» **Exercise goal**
Pictures aside, reproduce exactly and only the lines from the one containing "ntstehen. Die" through the end of the records.
--- Input Enclosed Below ---
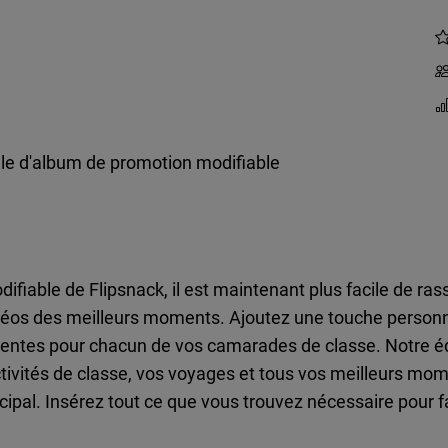
e d'album de promotion modifiable
fiable de Flipsnack, il est maintenant plus facile de ra
déos des meilleurs moments. Ajoutez une touche personn
érentes pour chacun de vos camarades de classe. Notre éd
ctivités de classe, vos voyages et tous vos meilleurs m
pal. Insérez tout ce que vous trouvez nécessaire pour f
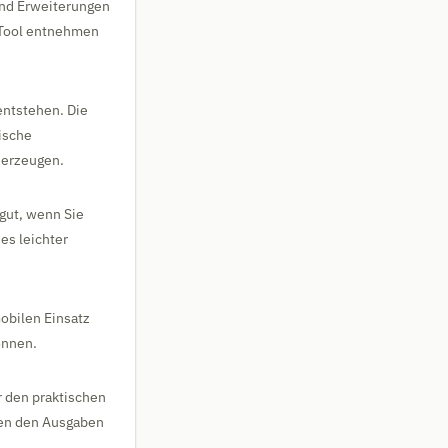
ind Erweiterungen
 Tool entnehmen
ntstehen. Die
rische
 erzeugen.
 gut, wenn Sie
es leichter
mobilen Einsatz
önnen.
r den praktischen
hen den Ausgaben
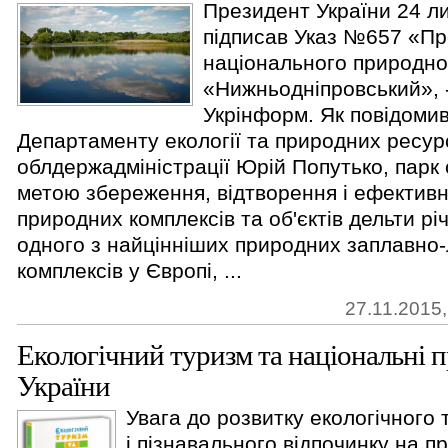
Президент України 24 л
підписав Указ №657 «Пр
національного природно
«Нижньодніпровський», 
Укрінформ. Як повідоми
Департаменту екології та природних ресур
облдержадміністрації Юрій Попутько, парк
метою збереження, відтворення і ефектив
природних комплексів та об'єктів дельти річ
одного з найцінніших природних заплавно
комплексів у Європі, ...
27.11.2015,
Екологічний туризм та національні 
України
Увага до розвитку екологічного 
і пізнавального відпочинку на п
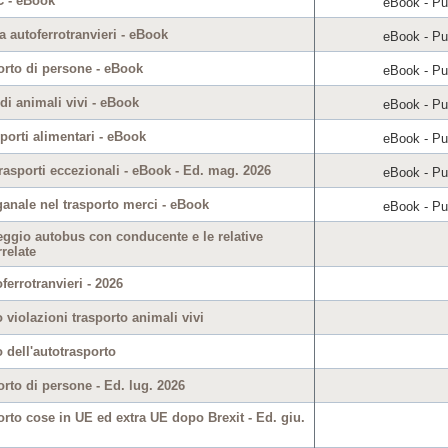
C - eBook
eBook - Pub
 autoferrotranvieri - eBook
eBook - Pub
orto di persone - eBook
eBook - Pub
di animali vivi - eBook
eBook - Pub
porti alimentari - eBook
eBook - Pub
trasporti eccezionali - eBook - Ed. mag. 2026
eBook - Pub
ganale nel trasporto merci - eBook
eBook - Pub
ggio autobus con conducente e le relative
rrelate
errotranvieri - 2026
 violazioni trasporto animali vivi
 dell'autotrasporto
rto di persone - Ed. lug. 2026
rto cose in UE ed extra UE dopo Brexit - Ed. giu.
--- End of Enclosed Input ---
» **Answer to this exercise**
ntstehen. Die
rische
 erzeugen.
 gut, wenn Sie
es leichter
mobilen Einsatz
önnen.
r den praktischen
hen den Ausgaben
Президент України 24 л
підписав Указ №657 «Пр
національного природно
«Нижньодніпровський», 
Укрінформ. Як повідоми
Департаменту екології та природних ресур
облдержадміністрації Юрій Попутько, парк
метою збереження, відтворення і ефектив
природних комплексів та об'єктів дельти річ
одного з найцінніших природних заплавно
комплексів у Європі, ...
27.11.2015,
Екологічний туризм та національні 
України
Увага до розвитку екологічного 
і пізнавального відпочинку на п
C - eBook
eBook - Pub
 autoferrotranvieri - eBook
eBook - Pub
orto di persone - eBook
eBook - Pub
di animali vivi - eBook
eBook - Pub
porti alimentari - eBook
eBook - Pub
trasporti eccezionali - eBook - Ed. mag. 2026
eBook - Pub
ganale nel trasporto merci - eBook
eBook - Pub
ggio autobus con conducente e le relative
rrelate
errotranvieri - 2026
 violazioni trasporto animali vivi
 dell'autotrasporto
rto di persone - Ed. lug. 2026
rto cose in UE ed extra UE dopo Brexit - Ed. giu.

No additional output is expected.